Die Entscheidung des OGH schafft wichtige Klarheit für die Praxis:
- Emotionale Zuwendung allein genügt nicht: So wichtig Besuche und Gespräche für das Wohlbefinden sind – für einen rechtlichen Anspruch auf ein Pflegevermächtnis zählen sie in der Regel nicht.
- Fokus auf konkrete Unterstützung: Anerkannt werden Tätigkeiten, die eine Person aufgrund ihrer Pflegebedürftigkeit nicht mehr selbst ausführen kann. Dazu zählen neben körperlicher Hilfe auch organisatorische Leistungen.
- Die 20-Stunden-Marke ist entscheidend: Pflegende Angehörige müssen nachweisen, dass ihre anrechenbaren Pflegeleistungen im Durchschnitt mehr als 20 Stunden pro Monat betragen haben. Eine genaue Dokumentation der erbrachten Hilfe ist daher unerlässlich. Bei Heimpflege wird es eng: Ist eine Person bereits in stationärer Pflege, wird es schwierig, daneben noch auf eine anspruchsbegründende Stundenzahl zu kommen, da die grundlegenden Bedürfnisse bereits abgedeckt sind.

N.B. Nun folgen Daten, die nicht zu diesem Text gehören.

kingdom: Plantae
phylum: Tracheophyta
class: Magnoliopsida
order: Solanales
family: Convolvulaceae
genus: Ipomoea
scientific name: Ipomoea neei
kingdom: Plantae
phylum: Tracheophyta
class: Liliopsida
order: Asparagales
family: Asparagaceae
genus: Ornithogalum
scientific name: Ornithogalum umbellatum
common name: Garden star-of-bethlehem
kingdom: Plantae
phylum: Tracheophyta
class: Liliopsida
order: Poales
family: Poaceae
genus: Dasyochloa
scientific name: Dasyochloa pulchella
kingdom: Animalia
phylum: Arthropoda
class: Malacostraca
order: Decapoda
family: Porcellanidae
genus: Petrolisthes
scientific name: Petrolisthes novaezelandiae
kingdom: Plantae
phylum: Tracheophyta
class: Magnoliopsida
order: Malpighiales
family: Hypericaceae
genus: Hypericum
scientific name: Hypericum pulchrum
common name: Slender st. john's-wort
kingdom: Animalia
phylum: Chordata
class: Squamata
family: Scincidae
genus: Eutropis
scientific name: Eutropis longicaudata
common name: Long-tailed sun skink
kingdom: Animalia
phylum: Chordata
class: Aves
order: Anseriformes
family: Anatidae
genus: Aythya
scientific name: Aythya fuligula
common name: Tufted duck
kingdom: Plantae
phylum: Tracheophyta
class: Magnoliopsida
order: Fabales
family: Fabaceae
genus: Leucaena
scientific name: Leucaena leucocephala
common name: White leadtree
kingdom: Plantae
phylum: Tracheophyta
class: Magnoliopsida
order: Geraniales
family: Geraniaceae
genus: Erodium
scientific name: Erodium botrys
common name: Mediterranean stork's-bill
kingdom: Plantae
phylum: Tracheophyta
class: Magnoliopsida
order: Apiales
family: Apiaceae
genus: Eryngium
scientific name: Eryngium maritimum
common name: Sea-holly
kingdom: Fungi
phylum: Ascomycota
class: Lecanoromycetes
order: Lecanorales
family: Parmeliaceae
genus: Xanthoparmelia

Dieses Urteil zeigt, wie genau die Gerichte hinsehen, wenn es um die Abgeltung von Pflege geht. Es unterstreicht die Notwendigkeit, die Art und den Umfang der geleisteten Hilfe genau zu dokumentieren, um im Ernstfall einen Anspruch auf das Pflegevermächtnis erfolgreich durchsetzen zu können. Bloße Besuche und Telefongespräche sind in der Regel nicht als Pflege iSv § 677 ABGB anzusehen. Organisatorische Tätigkeiten können demgegenüber unter den Pflegebegriff fallen, wenn der Erblasser dazu nicht mehr in der Lage war, sie aber seine Möglichkeiten verbesserten, ein selbstbestimmtes, bedürfnisorientiertes Leben zu führen. Der Anspruch auf das Pflegevermächtnis setzt allerdings voraus, dass die Leistungen des Pflegenden die Geringfügigkeitsgrenze des § 677 ABGB überschreiten.